━━━ RECORDED DATA ━━━

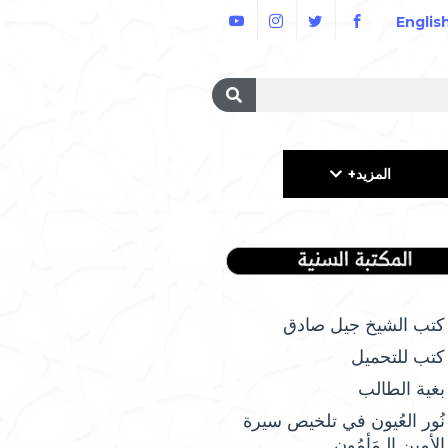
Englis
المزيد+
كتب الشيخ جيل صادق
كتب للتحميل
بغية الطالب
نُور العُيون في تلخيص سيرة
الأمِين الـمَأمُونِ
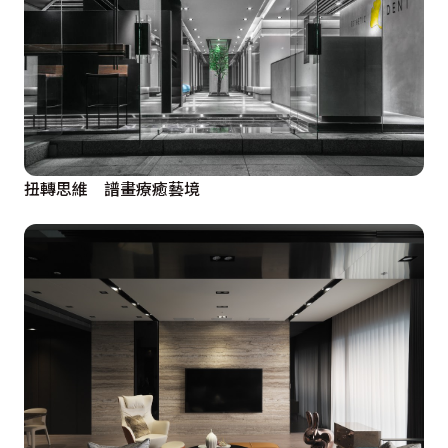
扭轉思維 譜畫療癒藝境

━━━
━━━ RECORDED DATA ━━━

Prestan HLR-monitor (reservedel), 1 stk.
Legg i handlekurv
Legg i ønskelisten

━━━

» PROBLEM DETAILS
Set down again, word for word, every line from the one with "بغية الطالب" to the one with "扭轉思維 譜畫療癒藝境" in the entries above, and omit the pictures.

» ANSWER TO THIS PROBLEM
بغية الطالب
نُور العُيون في تلخيص سيرة
الأمِين الـمَأمُونِ
扭轉思維 譜畫療癒藝境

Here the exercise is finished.